Harlan aveva restituito lo sguardo, fissando l'emblema che l'uomo aveva portato sulla spalla. Non si era trattato del giallo dei Calcolatori, del verde dei Progettisti di Vita, dell'azzurro dei Sociologi, o del bianco degli Osservatori. Non era stato in tinta unita, come era caratteristico degli Specialisti. Si era trattato semplicemente di una sbarretta celeste su un campo bianco. Quell'uomo aveva lavorato alle Comunicazioni, un ramo della Manutenzione; nessuno di coloro che operavano nella Manutenzione era uno Specialista.
E perfino lui lo aveva osservato con lo 'sguardo al Tecnico'. Perfino lui.
Harlan aveva detto, in tono vagamente malinconico:
«Ebbene?»
L'uomo delle Comunicazoni aveva detto in fretta:
«Sto chiamando il Calcolatore Finge, signore.»
Harlan aveva conservato un ricordo particolare del 482°… nella sua memoria, era stato un Secolo solido e massiccio, monolitico e forte. Ora pero gli appariva quasi squallido.
Harlan aveva avuto modo di abituarsi al vetro e alla porcellana del 575°, un Secolo che idolatrava la pulizia. Aveva avuto modo di abituarsi a un mondo di un bianco splendente e di una purezza cristallina, spezzato soltanto da rade oasi di colori pastello.

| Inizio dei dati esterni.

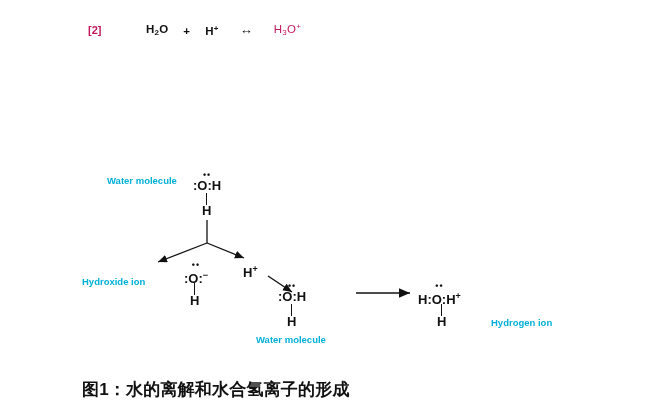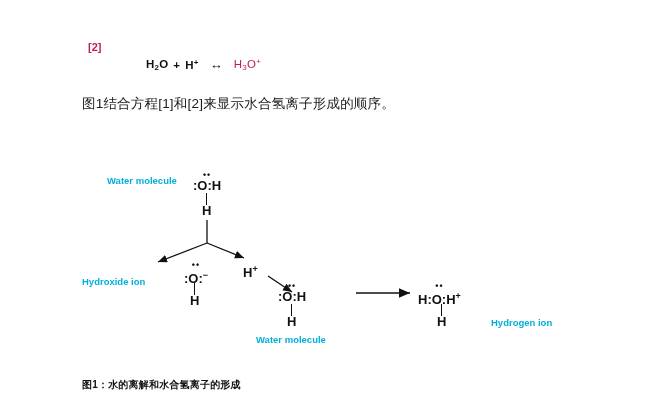"H2O" .eq-body { align-items: center -> flex-end; gap: 5px -> 15px; margin-top: 35px -> none }
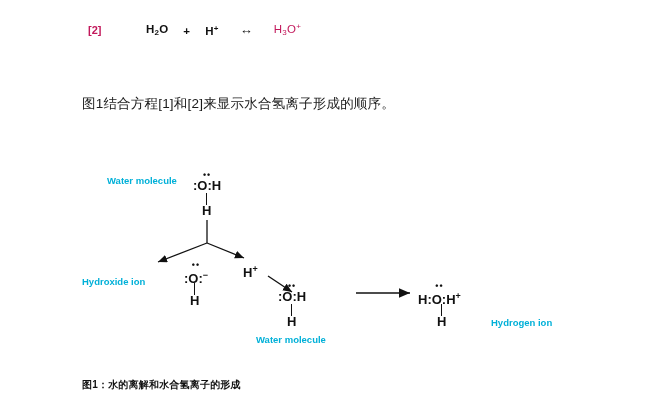"图1结合方程[1]和[2]来显示水合氢离子形成的顺序。" div.para { html: <div>图1结合方程[1]和[2]来显示水合氢离子形成的顺序。</div> -> none }
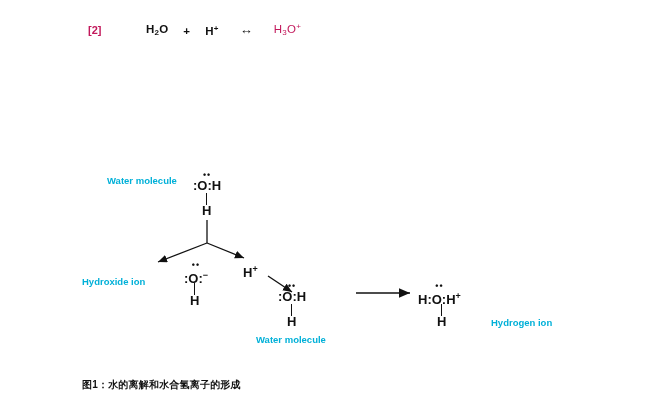"图1：水的离解和水合氢离子的形成" .fig-caption { font-size: 10px -> 17px }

I pesanti mulinelli di stucco del 482°, i suoi colori pesanti, le pesanti aree di metallo verniciato, erano stati quasi repellenti ai suoi occhi.
Perfino Finge gli era sembrato diverso, come rimpicciolito. Due anni prima, agli occhi dell'Osservatore Andrew Harlan, ogni gesto di Finge era apparso sinistro e potente.

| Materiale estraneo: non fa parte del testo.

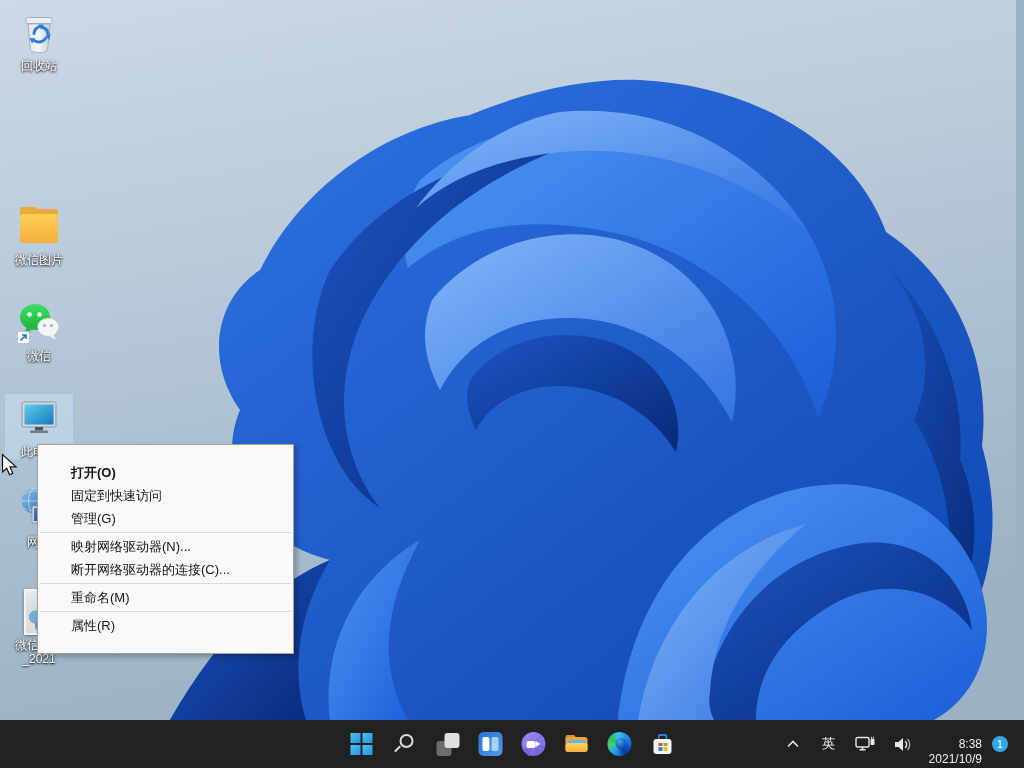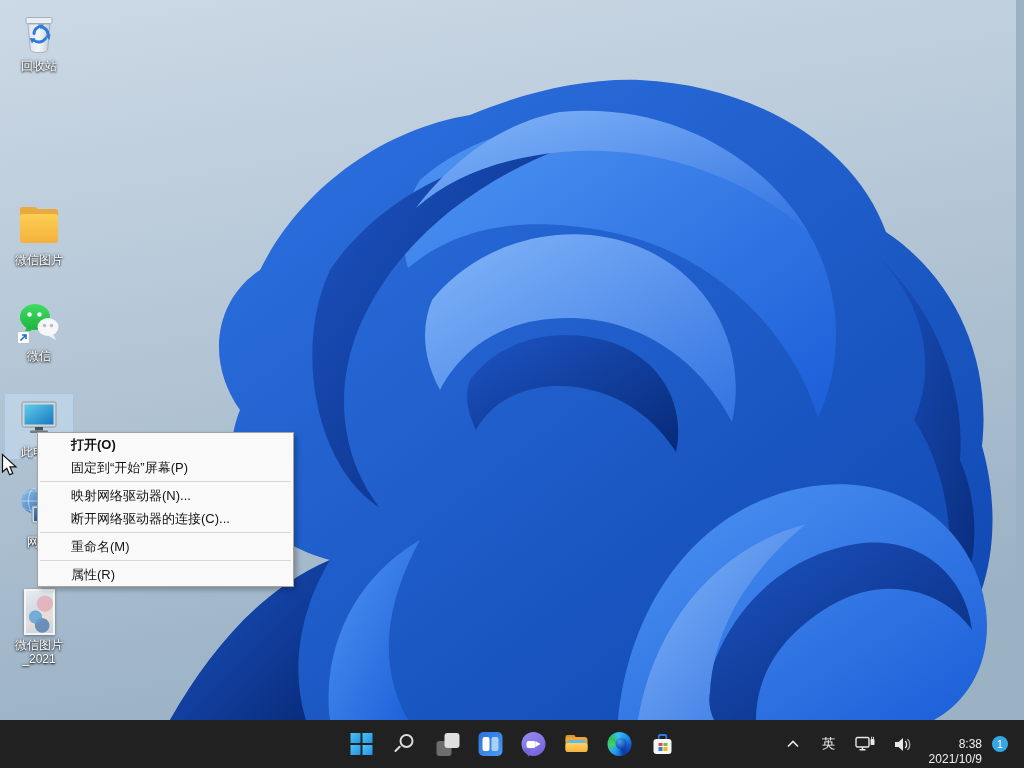"打开(O)" .context-menu { padding: 0 0 -> 16px 0; top: 432px -> 444px }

In quel suo ritorno, invece, dalle isolate ed eccelse vette della Tecnica, Finge gli era parso un individuo patetico e smarrito. Harlan lo aveva fissato, mentre il Calcolatore aveva sfogliato alcuni documenti, e aveva cominciato a sollevare il capo, con l'aria di chi pensa di avere fatto aspettare il tempo dovuto al suo visitatore.
Finge era originario di un Secolo orientato sull'energia, intorno al 600°. Era stato Twissell a rivelare questo particolare ad Harlan, e certamente il particolare spiegava molte cose. Le improvvise manifestazioni di malumore di Finge potevano essere, certamente, il risultato dell'insicurezza naturale di un uomo abituato alla solidita dei campi di forza, smarrito perche costretto a servirsi di qualcosa di fragile e flessibile come la materia. Il suo passo felpato (Harlan aveva sempre ricordato il modo silenzioso con cui Finge si era sempre mosso; spesso, lavorando come Osservatore, aveva sollevato il capo e, trasalendo, si era accorto che Finge era in piedi davanti a lui, e lo osservava) non era piu stato qualcosa di furtivo e misterioso, bensi l'andatura incerta e spaurita di una persona che viveva nel terrore costante e inconsapevole di sentirsi sprofondare il pavimento sotto i piedi.